The major trails in the park are the remnants of the logging industry that came before. During the late 1800s and into the early 1900s a ‘Red Gold’ rush hit the area, the red gold being the enormous redwood trees that cover the coast. They were truly enormous then, and the best ones were up on ridges. A massive logging effort cut down most of the forest, and rail spurs and logging roads cut through what is now the park, a gift of the Marks family to the state in honor of their mother, Nisene Marks.
In our times we see mainly the second-growth forest, trees around 100 to 150 years old. They’re all the same size, unlike a mature forest, because they all sprouted at the same time from the stumps of the trees that were cut down. Uniformity of tree size and canopy height in a forest is a good indicator of a disturbance event such as a fire, or, in this case, human activity. The tree below was damaged by fire, not logging, but you can see the way that saplings sprout from the stump.

Since the primary trail through this part of the park is an old rail bed, it is quite flat and wide, and an easy walk. It’s dusty, though, and on the roads where cars are allowed, the plants along each side are covered in thick layers of it.
I was heading for the earthquake memorial, and the best way to get to it is by hiking Aptos Creek trail. Unfortunately, when I got to the spot where the trail cuts off the rail bed and becomes a ‘real’ trail through the forest, I was greeted with a sign stating that the trail was closed indefinitely.
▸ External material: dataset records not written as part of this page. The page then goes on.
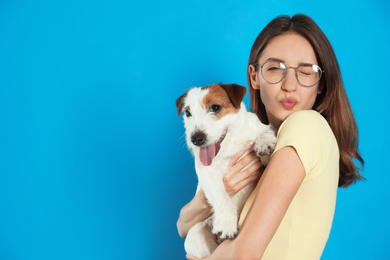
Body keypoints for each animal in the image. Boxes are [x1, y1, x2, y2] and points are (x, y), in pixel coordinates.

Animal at [175, 84, 276, 258]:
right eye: (188, 113)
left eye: (215, 107)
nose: (196, 139)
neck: (231, 145)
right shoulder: (207, 173)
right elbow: (221, 195)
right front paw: (226, 223)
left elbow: (263, 132)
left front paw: (264, 142)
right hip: (197, 239)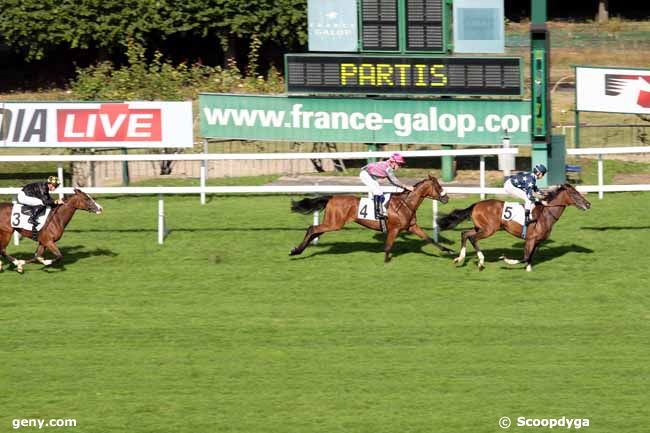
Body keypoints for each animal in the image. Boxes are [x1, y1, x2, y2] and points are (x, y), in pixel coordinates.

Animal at [288, 173, 450, 262]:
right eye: (438, 186)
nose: (446, 198)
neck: (406, 203)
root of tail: (332, 197)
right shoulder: (394, 229)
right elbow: (388, 246)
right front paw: (386, 262)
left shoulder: (412, 226)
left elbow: (429, 239)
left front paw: (448, 250)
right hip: (334, 223)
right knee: (312, 229)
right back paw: (296, 251)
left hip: (331, 223)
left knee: (315, 231)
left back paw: (297, 250)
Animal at [438, 183, 588, 272]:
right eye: (574, 193)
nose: (588, 204)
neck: (546, 214)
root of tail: (476, 205)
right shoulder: (530, 239)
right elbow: (525, 257)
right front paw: (507, 260)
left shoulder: (536, 241)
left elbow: (530, 256)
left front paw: (529, 270)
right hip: (489, 230)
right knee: (473, 238)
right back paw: (480, 262)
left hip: (480, 228)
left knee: (465, 234)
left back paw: (460, 258)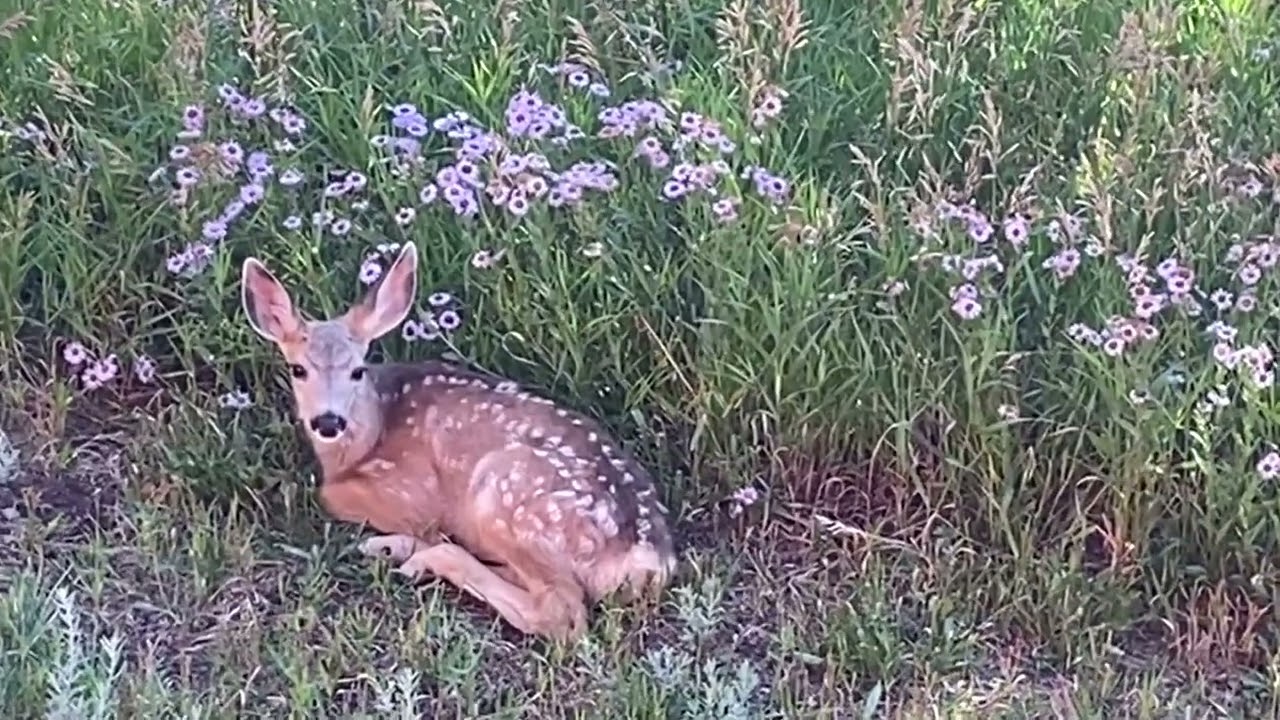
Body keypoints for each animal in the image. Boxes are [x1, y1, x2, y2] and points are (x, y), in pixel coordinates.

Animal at [239, 243, 677, 642]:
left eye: (358, 370)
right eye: (298, 369)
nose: (328, 421)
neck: (367, 438)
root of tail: (646, 560)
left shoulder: (406, 493)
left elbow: (339, 498)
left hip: (506, 494)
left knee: (561, 611)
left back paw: (423, 557)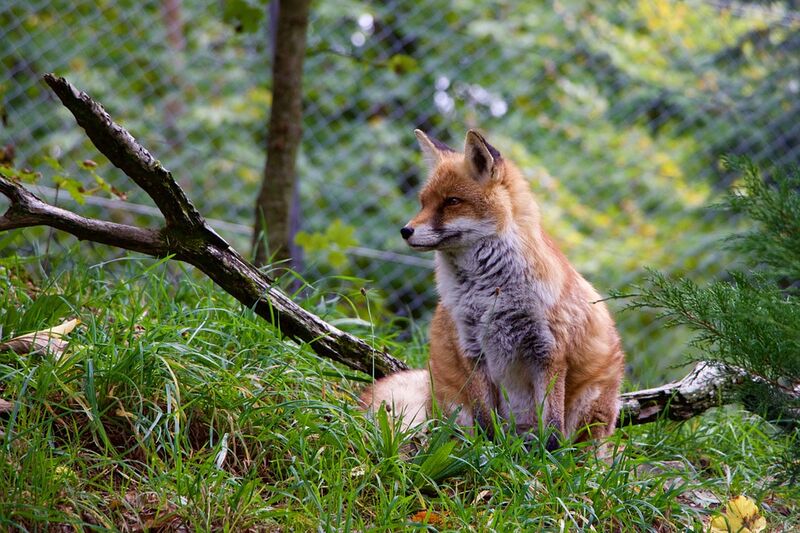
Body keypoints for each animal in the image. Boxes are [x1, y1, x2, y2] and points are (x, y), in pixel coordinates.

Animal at [361, 129, 625, 448]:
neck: (488, 293)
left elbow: (551, 426)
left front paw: (547, 456)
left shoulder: (548, 351)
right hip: (451, 402)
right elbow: (486, 421)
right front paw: (488, 451)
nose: (405, 231)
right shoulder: (472, 349)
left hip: (592, 408)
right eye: (423, 202)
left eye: (451, 201)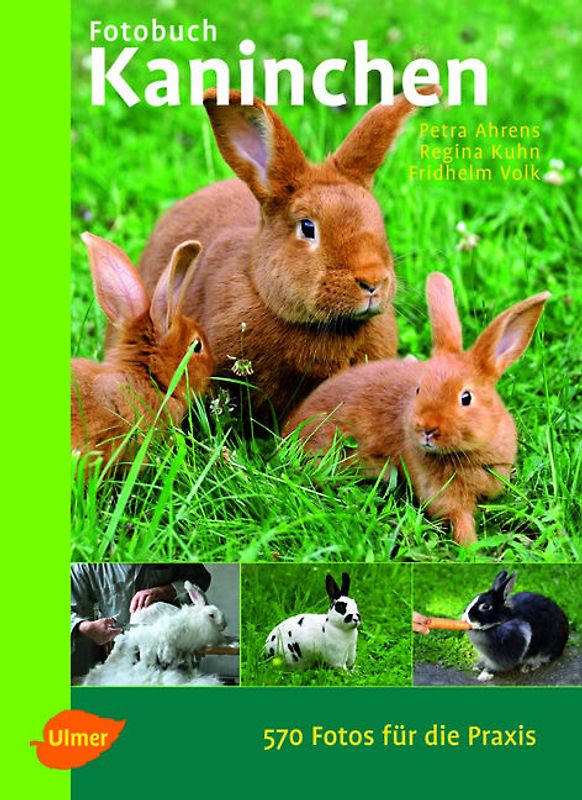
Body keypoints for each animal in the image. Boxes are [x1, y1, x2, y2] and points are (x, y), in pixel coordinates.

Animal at [285, 272, 550, 547]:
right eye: (419, 390)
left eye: (466, 398)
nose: (427, 428)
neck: (468, 452)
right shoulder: (445, 496)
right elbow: (459, 518)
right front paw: (471, 547)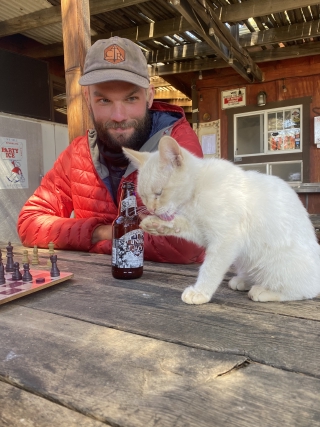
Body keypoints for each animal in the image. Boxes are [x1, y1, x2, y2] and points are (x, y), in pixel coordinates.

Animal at [123, 136, 320, 304]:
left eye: (159, 193)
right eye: (143, 196)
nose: (150, 209)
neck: (196, 190)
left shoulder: (226, 238)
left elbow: (210, 267)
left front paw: (200, 292)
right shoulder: (201, 232)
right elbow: (180, 225)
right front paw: (156, 224)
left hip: (278, 264)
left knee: (303, 290)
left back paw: (264, 290)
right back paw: (244, 281)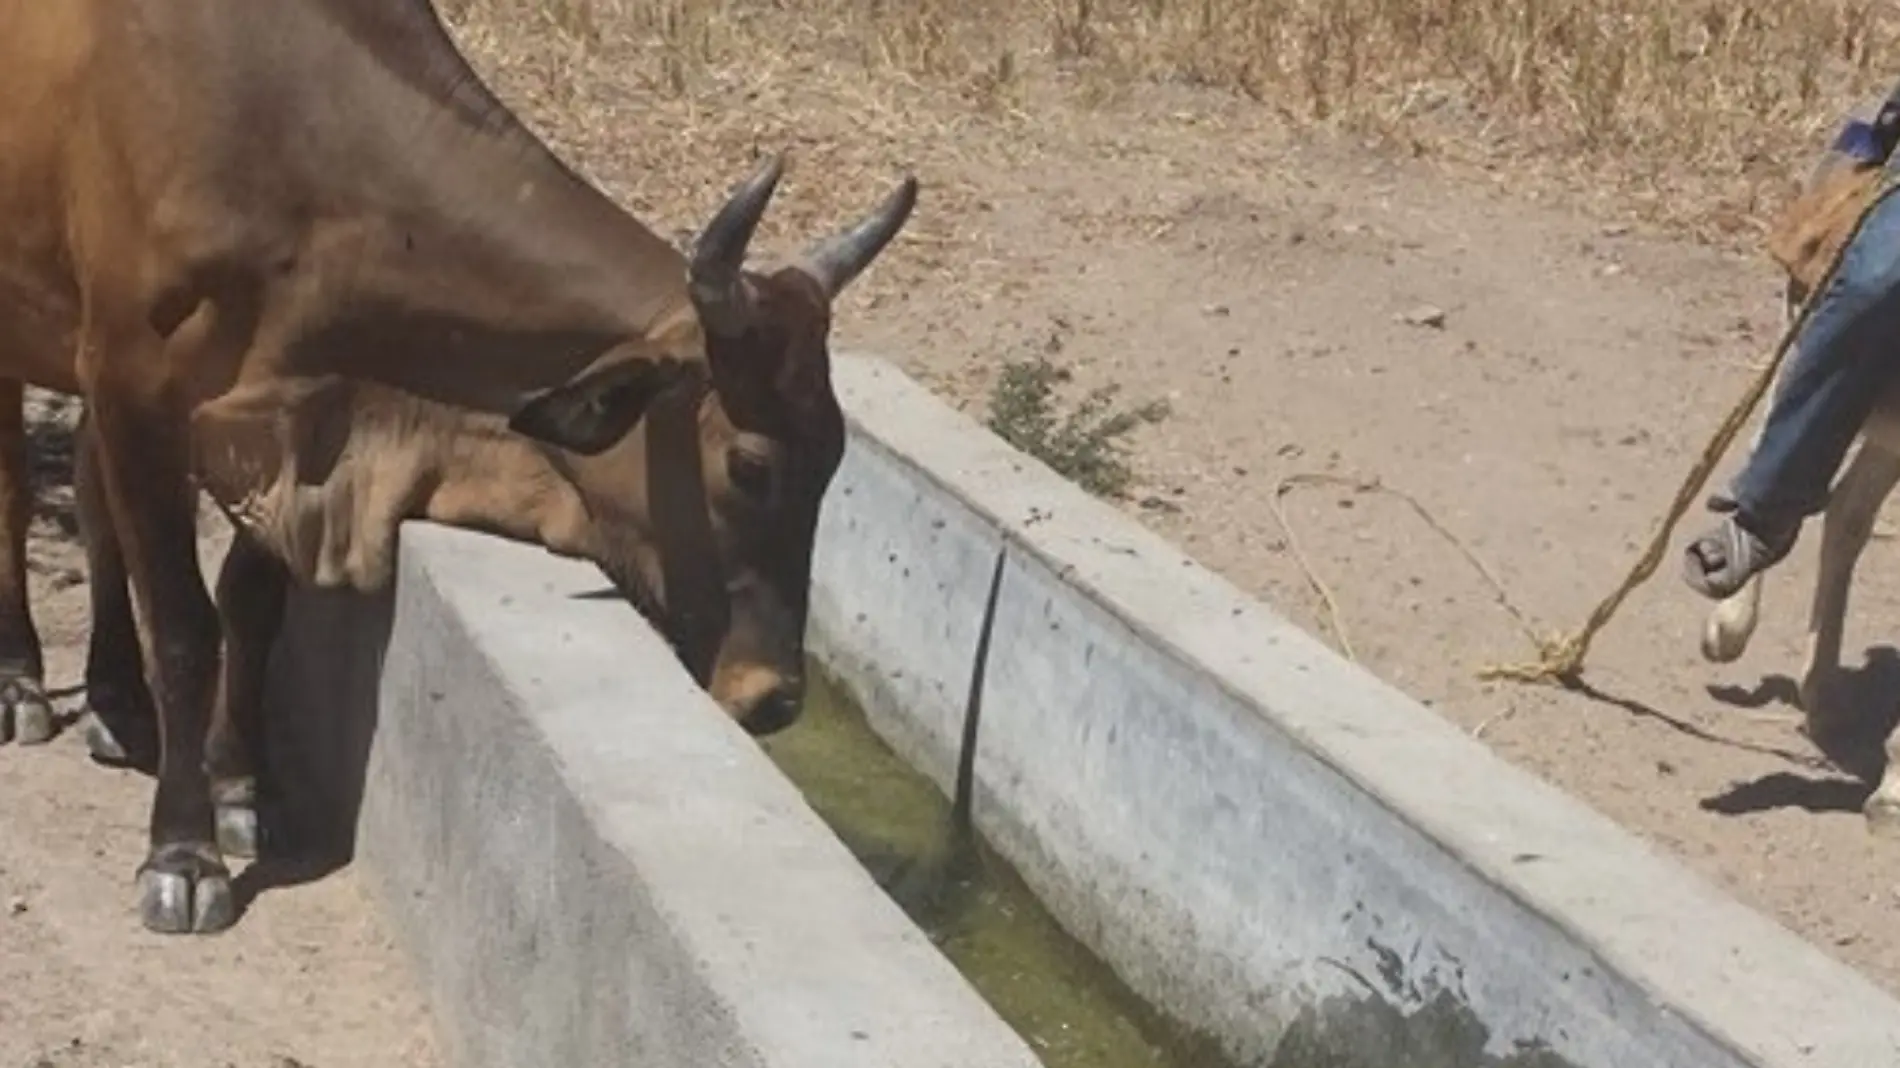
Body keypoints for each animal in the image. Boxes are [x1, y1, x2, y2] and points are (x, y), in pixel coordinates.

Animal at [0, 0, 912, 931]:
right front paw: (183, 854)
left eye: (837, 457)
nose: (775, 695)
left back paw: (115, 703)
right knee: (17, 491)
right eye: (749, 465)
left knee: (88, 499)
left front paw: (242, 789)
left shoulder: (291, 408)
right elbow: (186, 629)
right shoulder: (133, 379)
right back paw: (23, 685)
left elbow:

I later learned that there had been some small tectonic events — slippages — and also a few large storms that dumped enormous amounts of water in the hills, and these had made the area unstable and in many places impassable. The creek itself didn’t look too bad, though, and the water level was low, so I decided to just follow the creek up to the site.



I’m not certain that this route would be possible during the rainy season. In all but a few areas the creek was low enough that I could walk along the bank. After a mile of this I finally came to a spot that I just wasn’t going to get around. But! I could see the sign marking the spot just a few hundred yards further on! I poked around and discovered that someone had tied off a nylon line to an anchor point at the top of the hill, about 30 feet. I tightened the straps on my pack and headed up the sandy slope, happy that I had climbing gloves in the pack.

At the top I’d hoped to find a passage around the tangled mess to get to the marker, but it just wasn’t there. I had a bite of lunch and reluctantly headed back the way I’d come in, half-rappelling down the loose slope. I’d been close, though, and was able to see enough of the signage to grab a snapshot.

The hike out was one of quiet reflection. I hadn’t been in redwoods before this trip to California to be in the Grateful Dead 60th Anniversary festival at Golden Gate Park in San Francisco, and I found that they put me into a really contemplative mood. It was the same at US-1187 Portola Redwoods State Park, the trees are so large and so old that the ‘cathedral’ effect you read about really does happen, both visually as the trees arch up to the canopy, but in the feel of the place, too. Running into a Buddhist shrine in the middle of the woods added to that feel.
For an ‘unsuccessful’ activation I’d had quite the day, a really good hike, some crazy surprises, and even a moment of serenity. I call that a success, and I’ll take the incomplete for The Forest of Nisene Marks.